Before I could even begin to find myself I had to first realize this one fundamental fact. It is not selfish to care for yourself – physically, emotionally, and intellectually. It is not selfish to put aside a little bit of time for yourself. It is not selfish to do one thing, each day, that makes you happy. It is not selfish to enjoy yourself once in awhile. But, it is, in a sense, selfish to be selfless. Because in depriving yourself of any happiness outside of your child(ren) you are depriving yourself of a well rounded life.
It took me awhile to peel away all the layers of my daughter from myself in order to find myself. It took me awhile to realize I am a person completely separate from her, and she from me. It was a bit like peeling an onion though, because when I got to the center there was nothing there. No pit. No middle. No substance. I was just a bunch of layers of her. I had allowed myself to be swallowed up by mothering for so long that there was little left of me.

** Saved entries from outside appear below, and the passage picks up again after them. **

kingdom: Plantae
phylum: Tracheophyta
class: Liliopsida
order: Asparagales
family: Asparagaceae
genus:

So, I had to create it. I had to find it. I had to remember who Kimberly was. So, I embarked on a journey of self exploration. I won’t bore you with the tales of my travels. It was slow sailing for awhile. But, now that Kimberly and I are reacquainted, I am a much happier person.
I understand that some parents, like I, thoroughly enjoy spending time with their children. They do not at all feel trapped by the constant bustle, to the contrary they relish their time spent together. Enjoying it so much that they freely forsake themselves. I don’t think this is entirely good practice. Giving ourselves room to live and grow is essential. Our existence shouldn’t always be solely focused on others. Making time for our desires is entirely valuable and it isn’t just self-serving. When we make time for ourselves we can resume our daily lives with a sense of happiness, accomplishment, and ease. The attitude we possess when interacting with our children matters and because of this the benefits are ten-fold.
So, for me, when I am done posting this blog I am going to continue teaching myself to speak German. It is something I have wanted to do for quite a bit of time. And, I am more than happy to say, that I am well on my way.